Scroll untuk membaca artikel
Pebriansyah Ariefana
Selasa, 08 Oktober 2019 | 13:37 WIB
Mohamad Imron, korban Pasung di Blitar. (Suara.com/Agus H)

SuaraJatim.id - Mohamad Imron, sudah 2 tahun dipasung di rumahnya di Desa Gandekan, Kecamatan Wonodadi, Jawa Tengah, Kabupaten Tulungagung. Dia satu dari 9 penderita gangguan jiwa di Blitar yang belum bebas dari pasungan.

Suara.com bertandang ke rumah Imron ditemani relawan Dewan Kesehatan Rakyat (DKR) Jawa Timur, Senin (7/10/2019) sore kemarin.

Dari jalan arteri yang menghubungkan Kota Blitar dan Kota Kediri, kami berbelok ke sebuah jalan desa sejauh sekitar 3 kilometer untuk sampai ke sebuah rumah kecil yang berada di tengah sebuah kompleks pemukiman warga.

Hanya di bagian belakang rumah itu terlihat lampu menyala, yaitu di sebuah bangunan kecil di samping dari bagian belakang rumah namun menempel di bangunan utama rumah. Seorang perempuan paruh baya membuka pintu dapur dan mempersilahkan kami masuk ke dapur setelah menanyakan maksud kedatangan kami. Di dalam sebuah ruangan sempit berukuran sekitar 3x3 meter itu seorang pria tua berperawakan kecil tergopoh-gopoh menyalami kami sembari membenarkan kancing baju batiknya yang lusuh.

Baca Juga: Klaim Ayah Pasung Sang Anak karena Sayang

“Sejak pulang dari Malaysia sekitar tiga tahun lalu dia jadi begitu, otaknya ada yang konslet,” sambut Ratinah, ibu dari Imron saat kami datang dan mulai bertanya soal anaknya.

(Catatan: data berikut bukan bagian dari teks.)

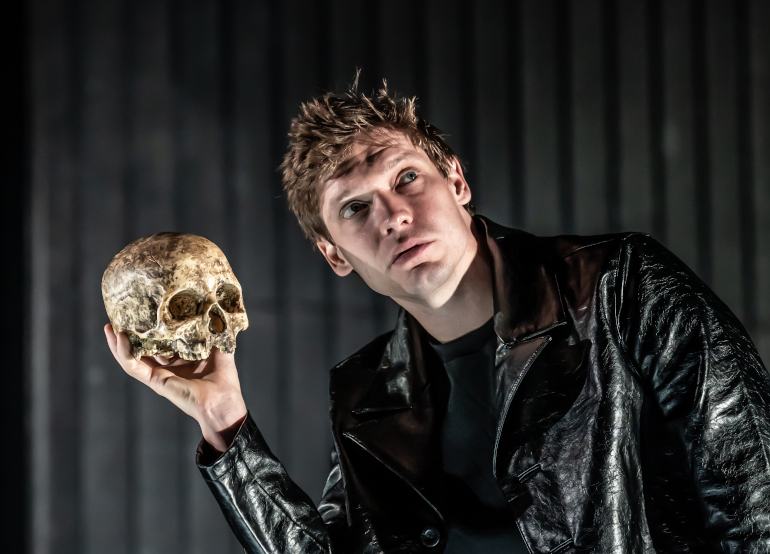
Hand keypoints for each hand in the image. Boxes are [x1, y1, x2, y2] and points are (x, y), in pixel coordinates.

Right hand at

Ratinah berusia 54 tahun, dia perempuan paruh baya yang memakai kain penutup rambut. Sementara ayah Imron adalah pria tua bertubuh kecil yang kesulitan berjalan itu, Slamet (65). Sehari-hari mereka tinggal bertiga di rumah itu, Imron di ruang tamu sementara Ratinah dan Slamet di ruangan kecil yang menyatu dengan dapur.

“Tapi sekarang sudah mendingan. Saya biasa ngobrol dengan dia, ya normal saja," sambung Ratinah.

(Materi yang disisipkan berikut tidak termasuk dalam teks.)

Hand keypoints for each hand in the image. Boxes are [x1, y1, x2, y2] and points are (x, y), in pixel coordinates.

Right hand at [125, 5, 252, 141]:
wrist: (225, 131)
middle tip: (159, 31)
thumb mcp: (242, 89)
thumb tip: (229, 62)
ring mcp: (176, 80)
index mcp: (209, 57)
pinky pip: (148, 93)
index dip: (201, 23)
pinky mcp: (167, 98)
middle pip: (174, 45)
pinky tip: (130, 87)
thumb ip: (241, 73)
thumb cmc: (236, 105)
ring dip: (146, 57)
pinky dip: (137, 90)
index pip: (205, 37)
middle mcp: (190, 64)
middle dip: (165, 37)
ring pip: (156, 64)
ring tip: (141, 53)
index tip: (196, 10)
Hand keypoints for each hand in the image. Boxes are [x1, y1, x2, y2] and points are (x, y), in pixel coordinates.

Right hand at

Sejak beberapa bulan yang lalu Imron dipindahkan ke ruang tamu. Sebelumnya, dia ditempatkan di kandang kambing di belakang rumah dengan kaki dipasung.

Ratinah bergegas ke ruang tamu melalui jalan dapur. Relawan DKR membuka pintu depan, pintu ruang tamu. Cahaya dari lampu 4 Watt yang nyalanya sudah redup itu samar menerpa wajah Imron yang duduk di tikar kusam di lantai tanah. Wajah Imron datar.

Baca Juga: Pengakuan Bapak Pasung Anaknya di Tangsel: Saya Terpaksa

“Halo bro!” salam relawan DKR yang tiba-tiba mengubah wajah datar Imron dengan sedikit senyuman.